Nevertheless many protesters said now is the time to raise voices and crack down on gun control. “At some point, someone has to make a difference,” said Sativa Patel, a freshman at Atlanta International School. “There’s definitely a lot of sadness going on at our school [after the Parkland shooting],” she said.

“It’s our right as students to feel safe; we shouldn’t have to go to school fearing we might not come home, and our parents shouldn’t have to send us to school fearing we won’t come home one day,” Patel continued. “All these lives lost, their parents never got to say goodbye to them, and this march is honoring them.”

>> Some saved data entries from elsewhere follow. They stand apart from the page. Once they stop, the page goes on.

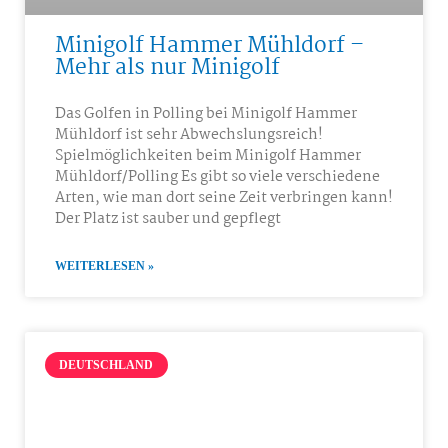
Minigolf Hammer Mühldorf –
Mehr als nur Minigolf
Das Golfen in Polling bei Minigolf Hammer
Mühldorf ist sehr Abwechslungsreich!
Spielmöglichkeiten beim Minigolf Hammer
Mühldorf/Polling Es gibt so viele verschiedene
Arten, wie man dort seine Zeit verbringen kann!
Der Platz ist sauber und gepflegt
WEITERLESEN »
DEUTSCHLAND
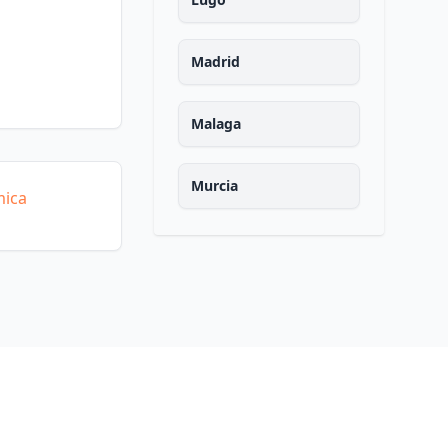
Madrid
Malaga
Murcia
mica
Navarra
Ourense
Asturias
Palencia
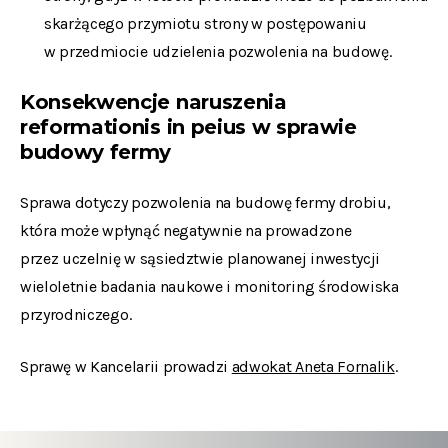
skarżącego przymiotu strony w postępowaniu
w przedmiocie udzielenia pozwolenia na budowę.
Konsekwencje naruszenia
reformationis in peius
w sprawie
budowy fermy
Sprawa dotyczy pozwolenia na budowę fermy drobiu,
która może wpłynąć negatywnie na prowadzone
przez uczelnię w sąsiedztwie planowanej inwestycji
wieloletnie badania naukowe i monitoring środowiska
przyrodniczego.
Sprawę w Kancelarii prowadzi
adwokat Aneta Fornalik
.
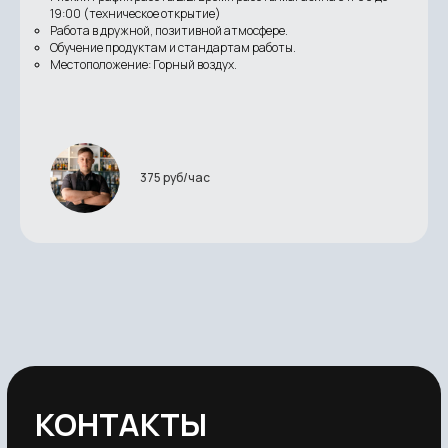
19:00 (техническое открытие)
Соглашение на обработку данных
Работа в дружной, позитивной атмосфере.
Сайт разработан Re:Digital
Обучение продуктам и стандартам работы.
Местоположение: Горный воздух.
375 руб/час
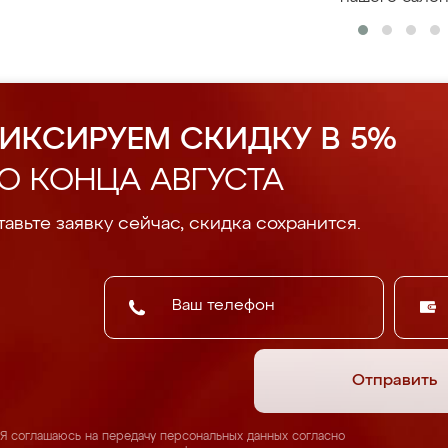
ИКСИРУЕМ СКИДКУ В 5%
О КОНЦА АВГУСТА
авьте заявку сейчас, скидка сохранится.
Отправить
Я соглашаюсь на передачу персональных данных согласно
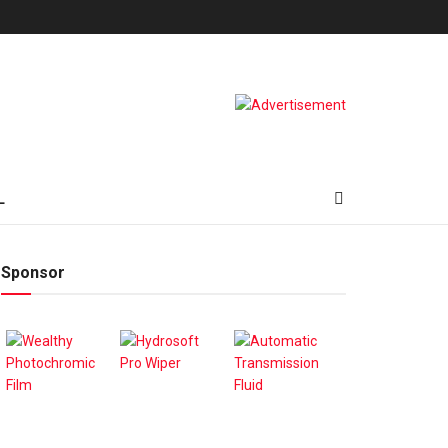
L
Sponsor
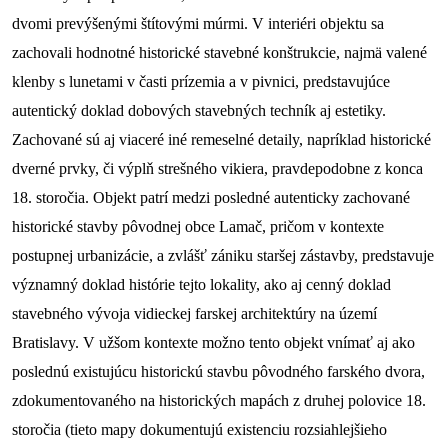
dvomi prevýšenými štítovými múrmi. V interiéri objektu sa 
zachovali hodnotné historické stavebné konštrukcie, najmä valené 
klenby s lunetami v časti prízemia a v pivnici, predstavujúce 
autentický doklad dobových stavebných techník aj estetiky. 
Zachované sú aj viaceré iné remeselné detaily, napríklad historické 
dverné prvky, či výplň strešného vikiera, pravdepodobne z konca 
18. storočia. Objekt patrí medzi posledné autenticky zachované 
historické stavby pôvodnej obce Lamač, pričom v kontexte 
postupnej urbanizácie, a zvlášť zániku staršej zástavby, predstavuje 
významný doklad histórie tejto lokality, ako aj cenný doklad 
stavebného vývoja vidieckej farskej architektúry na území 
Bratislavy. V užšom kontexte možno tento objekt vnímať aj ako 
poslednú existujúcu historickú stavbu pôvodného farského dvora, 
zdokumentovaného na historických mapách z druhej polovice 18. 
storočia (tieto mapy dokumentujú existenciu rozsiahlejšieho 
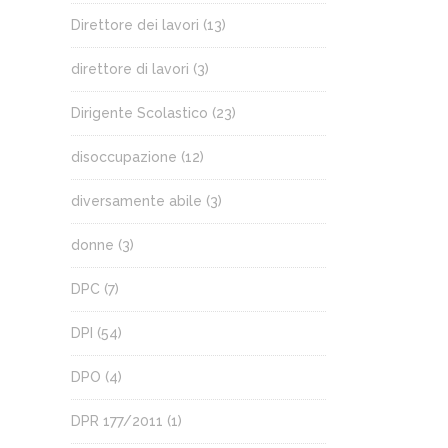
Direttore dei lavori
(13)
direttore di lavori
(3)
Dirigente Scolastico
(23)
disoccupazione
(12)
diversamente abile
(3)
donne
(3)
DPC
(7)
DPI
(54)
DPO
(4)
DPR 177/2011
(1)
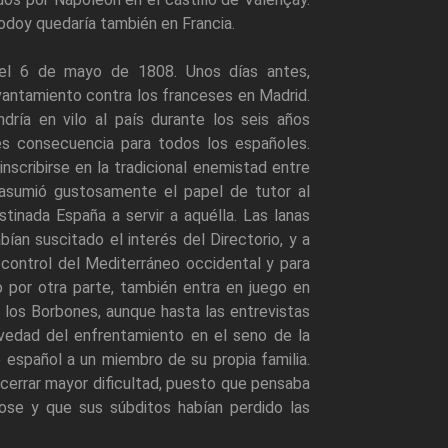
Godoy quedaría también en Francia.
 el 6 de mayo de 1808. Unos días antes,
vantamiento contra los franceses en Madrid.
ría en vilo al país durante los seis años
les consecuencia para todos los españoles.
inscribirse en la tradicional enemistad entre
 asumió gustosamente el papel de tutor al
estinada España a servir a aquélla. Las lanas
bían suscitado el interés del Directorio, y a
l control del Mediterráneo occidental y para
ero por otra parte, también entra en juego en
 los Borbones, aunque hasta las entrevistas
vedad del enfrentamiento en el seno de la
o español a un miembro de su propia familia.
errar mayor dificultad, puesto que pensaba
ose y que sus súbditos habían perdido las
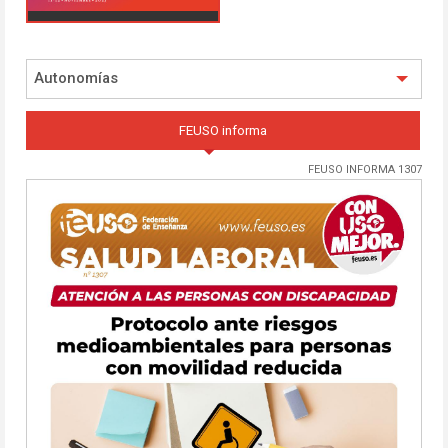
Autonomías
FEUSO informa
FEUSO INFORMA 1307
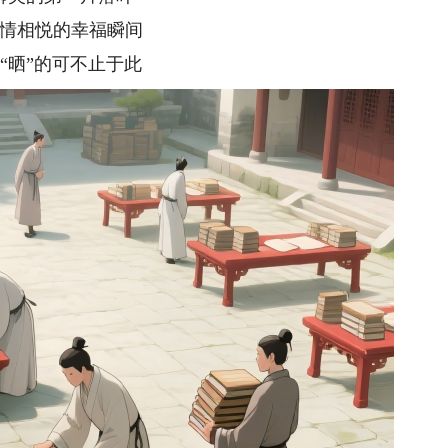
情相悦的幸福瞬间
“晒”的可不止于此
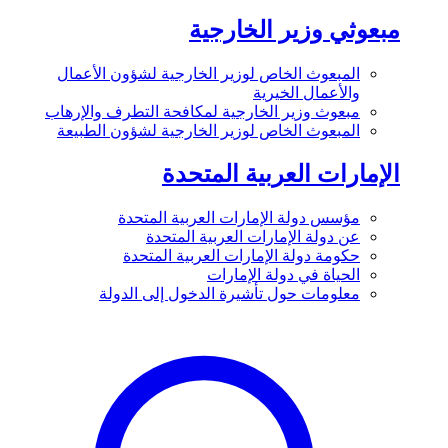
مبعوثي وزير الخارجية
المبعوث الخاص لوزير الخارجية لشؤون الأعمال
والأعمال الخيرية
مبعوث وزير الخارجية لمكافحة التطرف والإرهاب
المبعوث الخاص لوزير الخارجية لشؤون الطبيعة
الإمارات العربية المتحدة
مؤسس دولة الإمارات العربية المتحدة
عن دولة الإمارات العربية المتحدة
حكومة دولة الإمارات العربية المتحدة
الحياة في دولة الإمارات
معلومات حول تأشيرة الدخول إلى الدولة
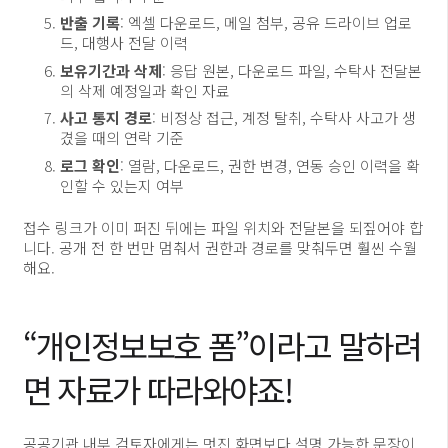
반출 기록
: 엑셀 다운로드, 메일 첨부, 공유 드라이브 업로
드, 대행사 전달 이력
보유기간과 삭제
: 응답 원본, 다운로드 파일, 수탁사 전달본
의 삭제 예정일과 확인 자료
사고 통지 경로
: 비정상 접근, 계정 탈취, 수탁사 사고가 생
겼을 때의 연락 기준
로그 확인
: 열람, 다운로드, 권한 변경, 연동 승인 이력을 확
인할 수 있는지 여부
접수 링크가 이미 퍼진 뒤에는 파일 위치와 전달본을 되짚어야 합
니다. 공개 전 한 번만 멈춰서 권한과 경로를 맞춰두면 훨씬 수월
해요.
“개인정보보호 폼”이라고 말하려
면 자료가 따라와야죠!
공공기관 내부 검토자에게는 멋진 화면보다 설명 가능한 문장이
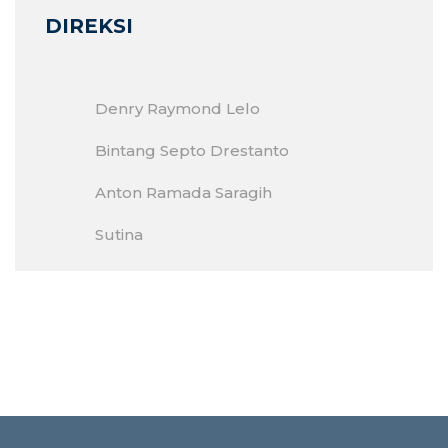
DIREKSI
Denry Raymond Lelo
Bintang Septo Drestanto
Anton Ramada Saragih
Sutina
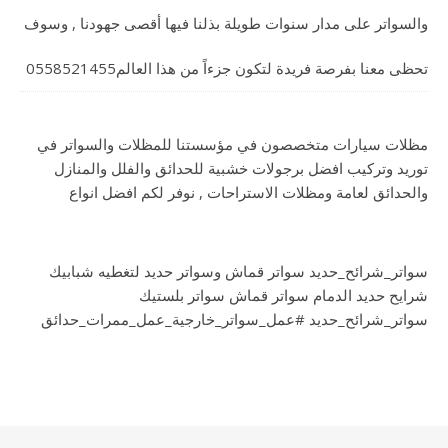
والسواتر على مدار سنوات طويلة بذلنا فيها أقصى جهودنا , وسوف
تحظى معنا بفرصة فريدة لتكون جزءاً من هذا العالم0558521455
مظلات سيارات متخصصون في مؤسستنا للمظلات والسواتر في
توريد وتركيب افضل برجولات خشبية للحدائق والفلل والمنازل
والحدائق لعامة ومظلات الاستراحات , نوفر لكم افضل انواع
سواتر_شرائح_حديد سواتر قماش وسواتر حديد لتغطيه شبابيك
شرايح حديد الدمام سواتر قماش سواتر بلستيك
سواتر_شرائح_حديد #عمل_سواتر_خارجية_عمل_ممرات_حدائق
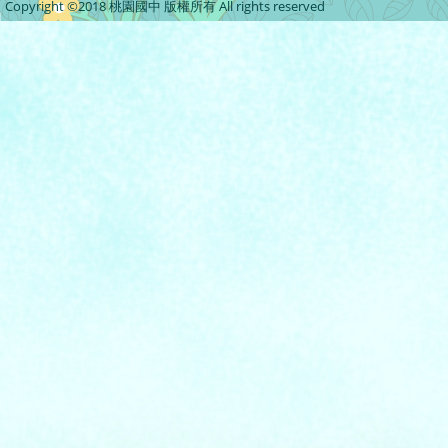
Copyright ©2018 桃園國中 版權所有 All rights reserved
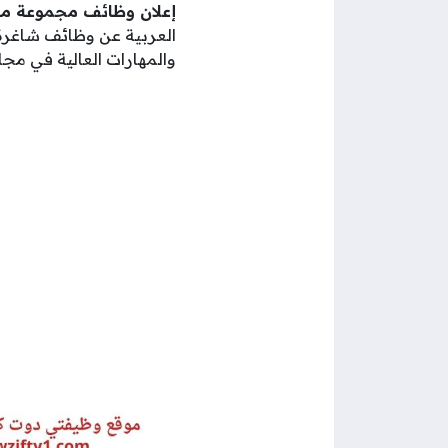
إعلان وظائف مجموعة ما
العربية عن وظائف شاغرة،
والمهارات العالية في مجال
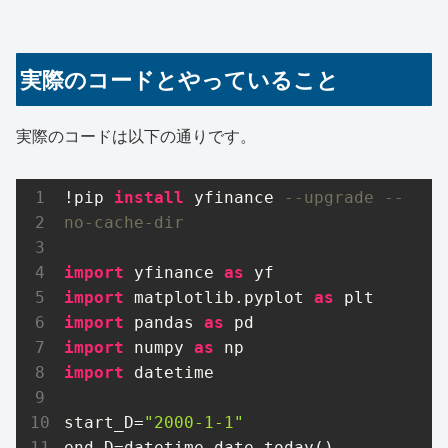
実際のコードとやっていること
実際のコードは以下の通りです。
!pip 
install
 yfinance 
--upgrade --
no-cache-dir
import
 yfinance 
as
import
 matplotlib.pyplot 
as
import
 pandas 
as
import
 numpy 
as
import
 datetime

start_D=
"2000-1-1"
end_D=datetime.date.today()
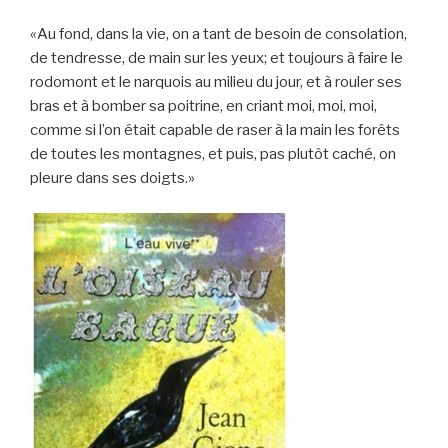
«Au fond, dans la vie, on a tant de besoin de consolation,
de tendresse, de main sur les yeux; et toujours à faire le
rodomont et le narquois au milieu du jour, et à rouler ses
bras et à bomber sa poitrine, en criant moi, moi, moi,
comme si l’on était capable de raser à la main les forêts
de toutes les montagnes, et puis, pas plutôt caché, on
pleure dans ses doigts.»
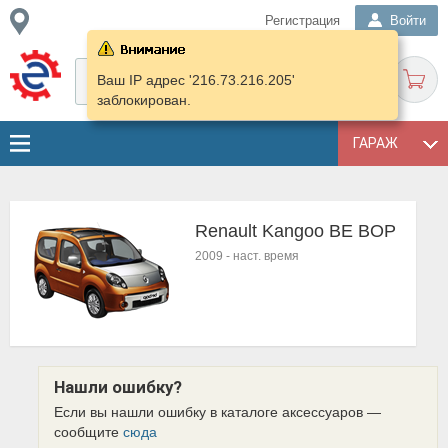
Регистрация
Войти
Ваш IP адрес '216.73.216.205'
заблокирован.
ГАРАЖ
Renault Kangoo BE BOP
2009
-
наст. время
Нашли ошибку?
Если вы нашли ошибку в каталоге аксессуаров —
сообщите
сюда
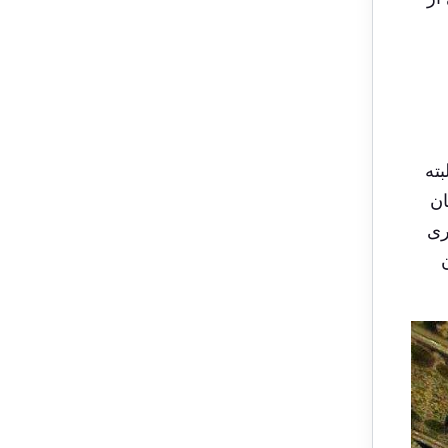
ته
ان
 و پس از مراسم تاج‌گذاری در سال ۱۱۷۴ هجری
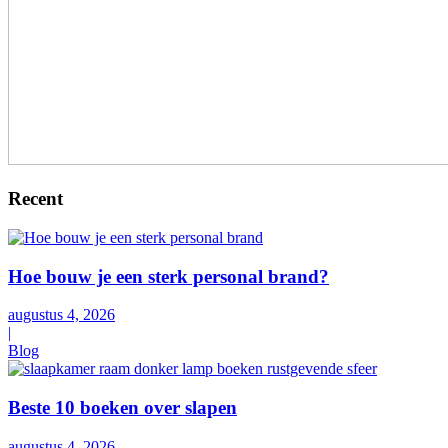
Recent
Hoe bouw je een sterk personal brand?
augustus 4, 2026
|
Blog
Beste 10 boeken over slapen
augustus 4, 2026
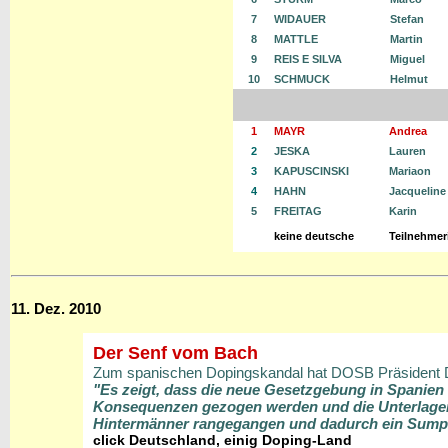
7
WIDAUER
Stefan
8
MATTLE
Martin
9
REIS E SILVA
Miguel
10
SCHMUCK
Helmut
1
MAYR
Andrea
2
JESKA
Lauren
3
KAPUSCINSKI
Mariaon
4
HAHN
Jacqueline
5
FREITAG
Karin
keine deutsche
Teilnehmer
11. Dez. 2010
Der Senf vom Bach
Zum spanischen Dopingskandal hat DOSB Präsident D
"Es zeigt, dass die neue Gesetzgebung in Spanien 
Konsequenzen gezogen werden und die Unterlagen
Hintermänner rangegangen und dadurch ein Sumpf
click Deutschland, einig Doping-Land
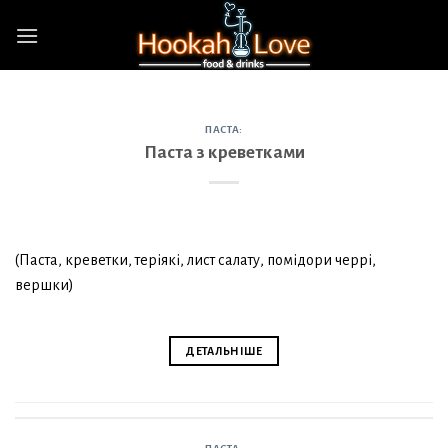
Skip
to
content
ПАСТА:
Паста з креветками
(Паста, креветки, теріякі, лист салату, помідори черрі,
вершки)
ДЕТАЛЬНІШЕ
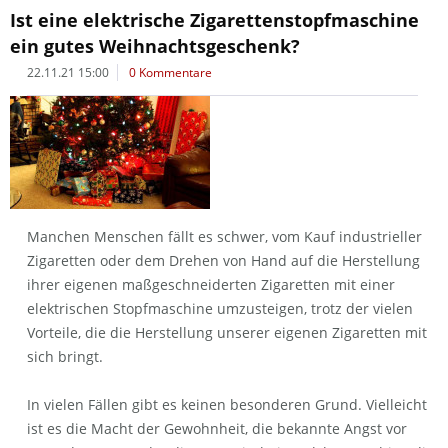
Ist eine elektrische Zigarettenstopfmaschine
ein gutes Weihnachtsgeschenk?
22.11.21 15:00
0 Kommentare
Manchen Menschen fällt es schwer, vom Kauf industrieller
Zigaretten oder dem Drehen von Hand auf die Herstellung
ihrer eigenen maßgeschneiderten Zigaretten mit einer
elektrischen Stopfmaschine umzusteigen, trotz der vielen
Vorteile, die die Herstellung unserer eigenen Zigaretten mit
sich bringt.
In vielen Fällen gibt es keinen besonderen Grund. Vielleicht
ist es die Macht der Gewohnheit, die bekannte Angst vor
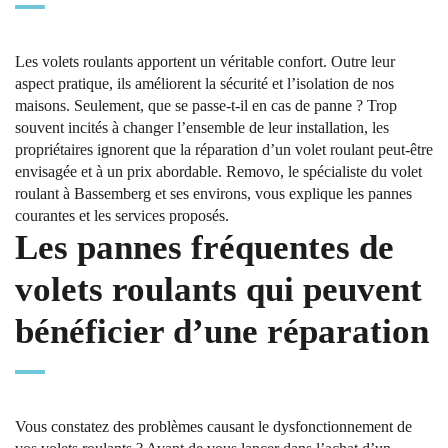
Les volets roulants apportent un véritable confort. Outre leur
aspect pratique, ils améliorent la sécurité et l’isolation de nos
maisons. Seulement, que se passe-t-il en cas de panne ? Trop
souvent incités à changer l’ensemble de leur installation, les
propriétaires ignorent que la réparation d’un volet roulant peut-être
envisagée et à un prix abordable. Removo, le spécialiste du volet
roulant à Bassemberg et ses environs, vous explique les pannes
courantes et les services proposés.
Les pannes fréquentes de
volets roulants qui peuvent
bénéficier d’une réparation
Vous constatez des problèmes causant le dysfonctionnement de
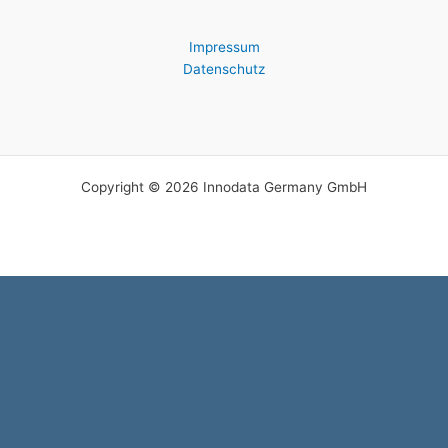
Impressum
Datenschutz
Copyright © 2026 Innodata Germany GmbH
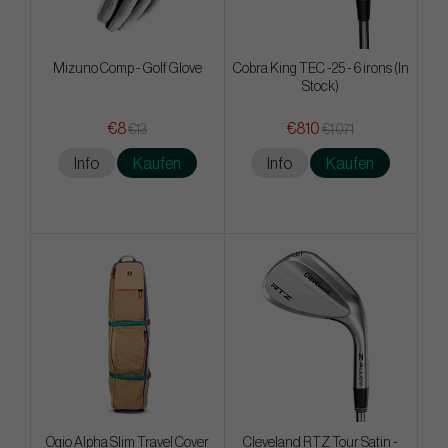
Mizuno Comp - Golf Glove
Cobra King TEC -25 - 6 irons (In
Stock)
€8
€810
€13
€1 071
Info
Kaufen
Info
Kaufen
Ogio Alpha Slim Travel Cover
Cleveland RTZ Tour Satin -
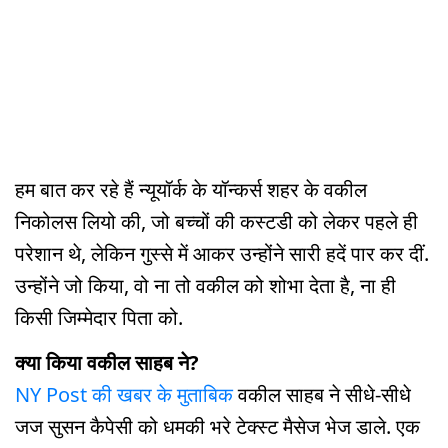
हम बात कर रहे हैं न्यूयॉर्क के यॉन्कर्स शहर के वकील
निकोलस लियो की, जो बच्चों की कस्टडी को लेकर पहले ही
परेशान थे, लेकिन गुस्से में आकर उन्होंने सारी हदें पार कर दीं.
उन्होंने जो किया, वो ना तो वकील को शोभा देता है, ना ही
किसी जिम्मेदार पिता को.
क्या किया वकील साहब ने?
NY Post की खबर के मुताबिक
वकील साहब ने सीधे-सीधे
जज सुसन कैपेसी को धमकी भरे टेक्स्ट मैसेज भेज डाले. एक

March for Our Lives Atlanta Joseph Guay
Protestors wrote messages of hope and messages calling for action on the desks.

Photograph by Sean Keenan

Guay said he wants his installation to carry its weight further than the March for Our Lives. He recently learned his project will soon be relocated to Atlanta’s Center for Civil and Human Rights (where Saturday’s march kicked off) as part of an exhibit about youth gun violence. As for his project’s impact on Saturday’s march, he said he was overwhelmed by the massive engagement.

“The thing I love is that, as an artist, you have this little thought in your head of what you think [an installation] can do,” he said. “I’ve thought about the kids drawing and the people drawing and interacting with the process, and you see little kids who are happy that they got to have their voices heard. It was beautiful.”

“It’s hard to argue with a piece of artwork,” Guay said. “Regardless of where you stand, art can force you to see things in a different way, which sometimes can change an opinion.”